(Bounding boxes with keypoints)
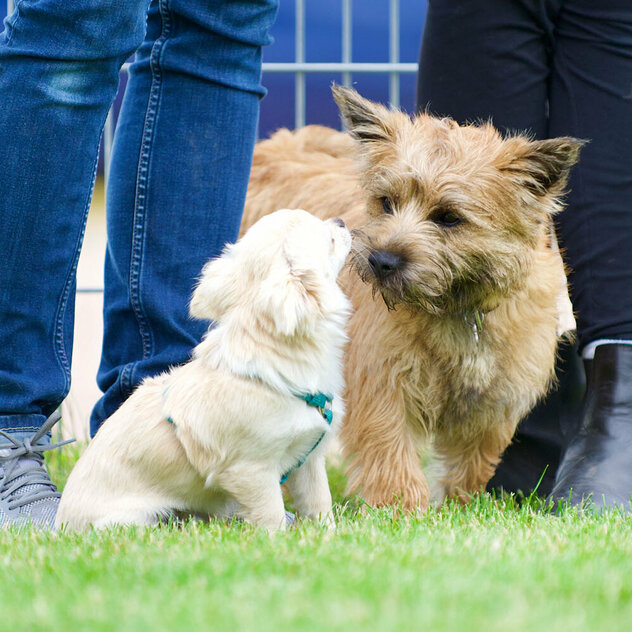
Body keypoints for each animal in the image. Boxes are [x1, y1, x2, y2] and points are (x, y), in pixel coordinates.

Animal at [55, 210, 350, 532]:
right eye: (330, 240)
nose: (341, 221)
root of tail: (61, 526)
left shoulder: (308, 459)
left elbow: (319, 504)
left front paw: (327, 536)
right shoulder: (251, 470)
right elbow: (271, 515)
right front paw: (278, 540)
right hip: (134, 518)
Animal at [243, 86, 584, 512]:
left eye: (450, 217)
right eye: (387, 202)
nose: (381, 260)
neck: (457, 308)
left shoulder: (494, 402)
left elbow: (472, 461)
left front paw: (460, 506)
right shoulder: (383, 383)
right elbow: (391, 449)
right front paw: (403, 510)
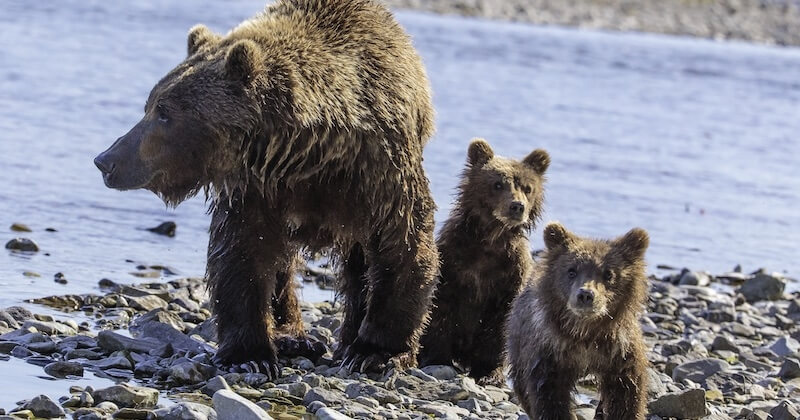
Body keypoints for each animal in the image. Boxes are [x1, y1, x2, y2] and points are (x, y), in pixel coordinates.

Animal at [98, 0, 444, 376]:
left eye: (164, 112)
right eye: (149, 105)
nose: (106, 160)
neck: (307, 155)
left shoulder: (379, 172)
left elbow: (402, 242)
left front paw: (376, 352)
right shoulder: (256, 188)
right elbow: (242, 253)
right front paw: (250, 354)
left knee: (358, 265)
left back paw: (347, 341)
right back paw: (293, 337)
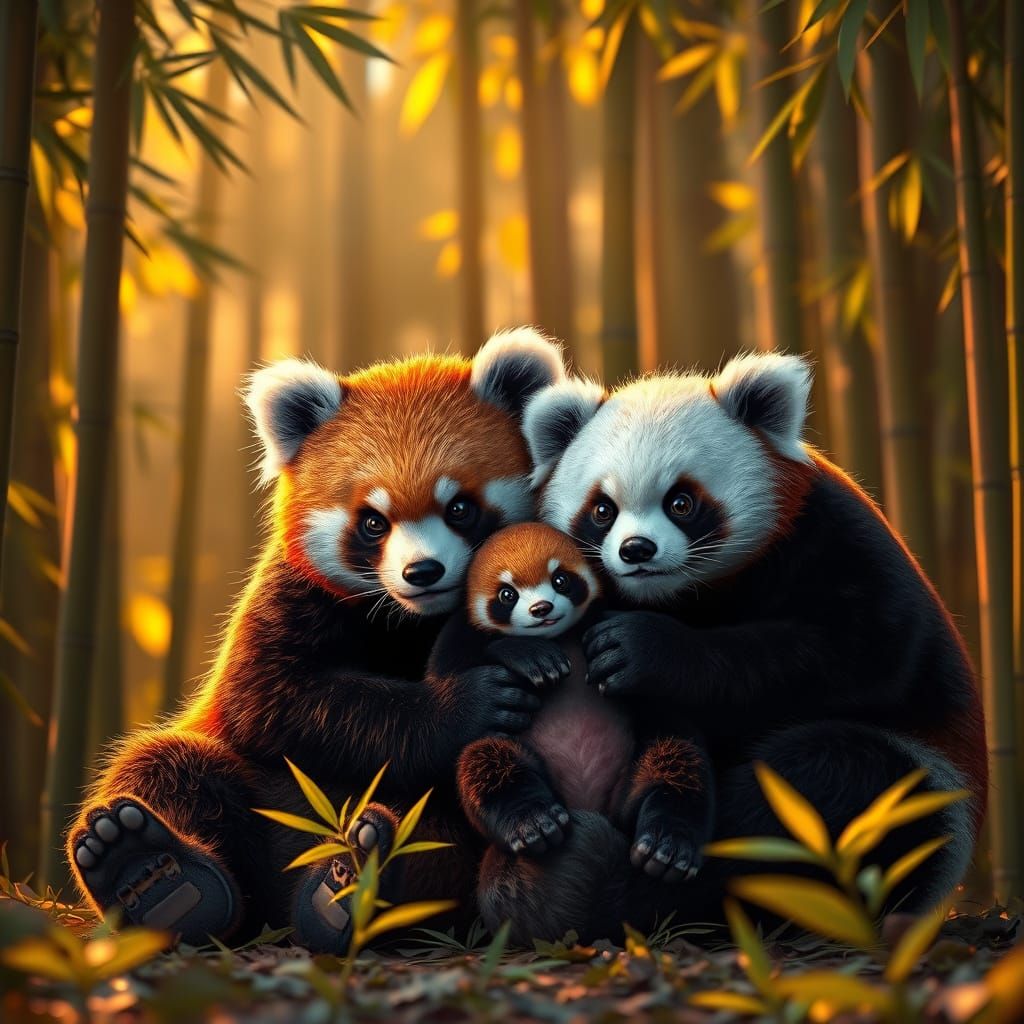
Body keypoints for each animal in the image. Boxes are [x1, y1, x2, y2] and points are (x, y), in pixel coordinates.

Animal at [66, 329, 567, 951]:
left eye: (459, 508)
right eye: (373, 522)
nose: (422, 572)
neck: (411, 619)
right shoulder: (291, 595)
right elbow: (271, 699)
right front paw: (471, 704)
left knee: (440, 839)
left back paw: (348, 891)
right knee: (165, 764)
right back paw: (154, 874)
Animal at [428, 523, 714, 944]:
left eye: (560, 580)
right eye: (507, 594)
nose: (541, 610)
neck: (556, 637)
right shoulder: (457, 639)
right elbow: (446, 680)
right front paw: (527, 656)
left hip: (630, 786)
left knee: (677, 759)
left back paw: (668, 846)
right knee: (488, 759)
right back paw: (533, 822)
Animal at [477, 350, 988, 941]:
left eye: (681, 501)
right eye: (602, 509)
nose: (636, 550)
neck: (682, 596)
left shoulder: (829, 536)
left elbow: (861, 651)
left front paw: (641, 650)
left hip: (928, 787)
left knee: (826, 789)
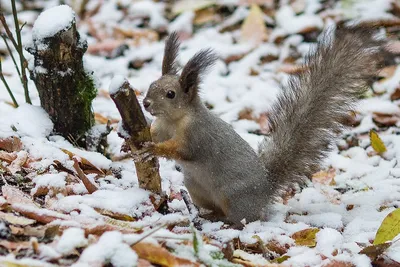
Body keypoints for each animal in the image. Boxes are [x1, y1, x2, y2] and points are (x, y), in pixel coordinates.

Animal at [140, 25, 388, 226]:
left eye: (170, 94)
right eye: (151, 84)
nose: (146, 103)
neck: (173, 120)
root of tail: (266, 190)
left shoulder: (196, 135)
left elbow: (181, 150)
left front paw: (152, 149)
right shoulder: (161, 127)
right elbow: (154, 134)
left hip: (233, 196)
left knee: (242, 219)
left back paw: (224, 220)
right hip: (196, 188)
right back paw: (206, 214)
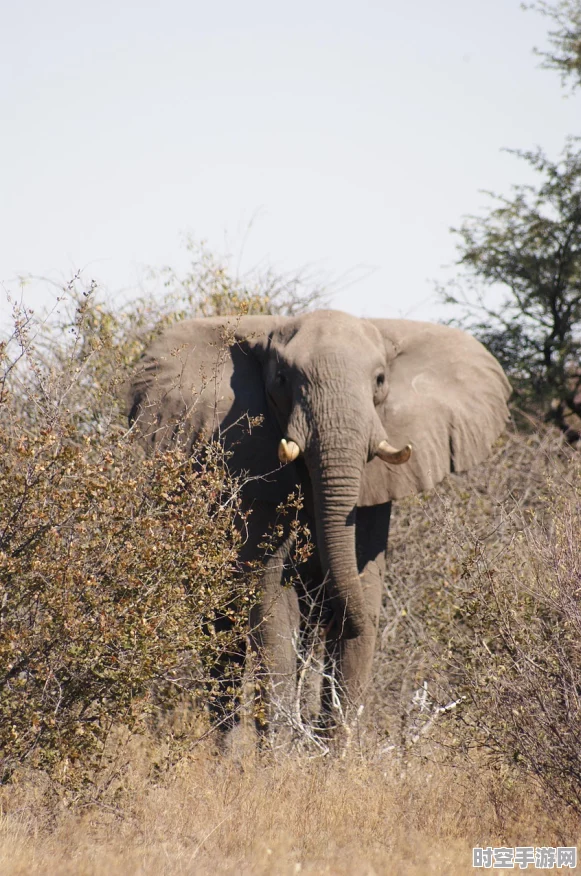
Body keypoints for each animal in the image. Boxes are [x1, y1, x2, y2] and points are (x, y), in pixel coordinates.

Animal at [127, 312, 508, 744]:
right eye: (281, 379)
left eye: (380, 380)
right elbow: (272, 601)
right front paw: (278, 753)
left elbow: (364, 593)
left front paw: (336, 754)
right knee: (223, 637)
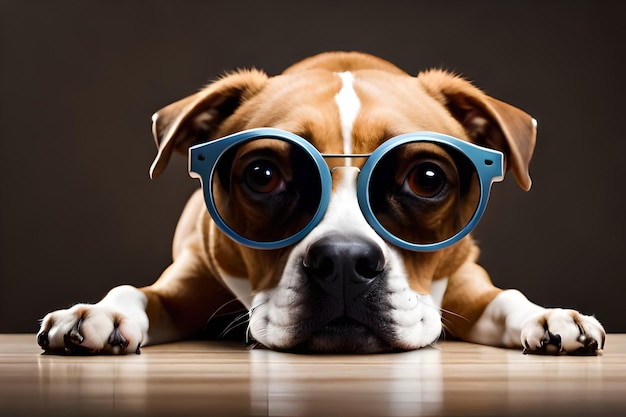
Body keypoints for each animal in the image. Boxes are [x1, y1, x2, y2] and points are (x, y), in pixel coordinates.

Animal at [36, 51, 604, 354]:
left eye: (426, 178)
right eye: (262, 175)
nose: (346, 261)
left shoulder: (465, 284)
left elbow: (505, 299)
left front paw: (549, 316)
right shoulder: (186, 286)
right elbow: (139, 291)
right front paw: (103, 311)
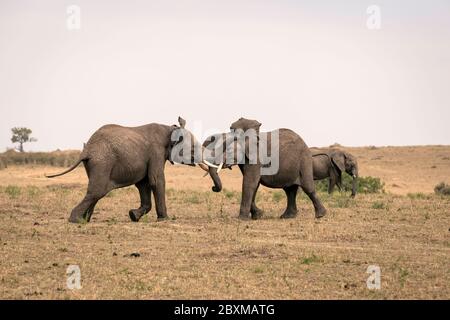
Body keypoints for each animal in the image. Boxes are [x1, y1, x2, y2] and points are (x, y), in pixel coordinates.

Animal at [46, 116, 221, 224]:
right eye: (193, 149)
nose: (213, 188)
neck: (170, 129)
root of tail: (87, 149)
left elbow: (143, 184)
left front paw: (133, 216)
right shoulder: (156, 151)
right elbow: (156, 180)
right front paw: (165, 219)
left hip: (94, 164)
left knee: (96, 192)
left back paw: (84, 220)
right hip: (103, 162)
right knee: (96, 191)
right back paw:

*What the task requires*. The number of lines in the data that hold "nose" is all that should be given.

*Response for this exercise*. 9